Page-level text extractions
=== Section Start ===
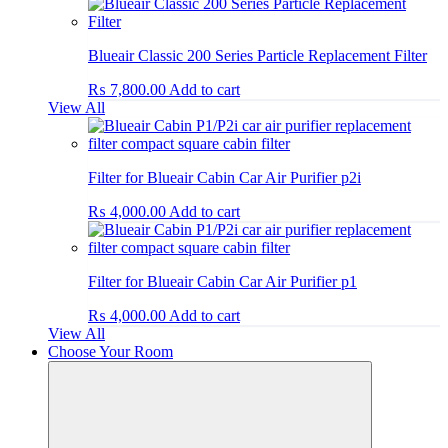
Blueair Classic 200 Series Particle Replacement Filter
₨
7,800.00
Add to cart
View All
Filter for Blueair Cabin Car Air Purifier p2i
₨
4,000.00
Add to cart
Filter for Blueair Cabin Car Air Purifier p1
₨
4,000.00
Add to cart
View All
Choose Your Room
=== Section End ===
WHAT TO WORK ON
Wherever the string "Filter" appears in a line of the records, copy that line.

WORKED SOLUTION
Blueair Classic 200 Series Particle Replacement Filter
Filter for Blueair Cabin Car Air Purifier p2i
Filter for Blueair Cabin Car Air Purifier p1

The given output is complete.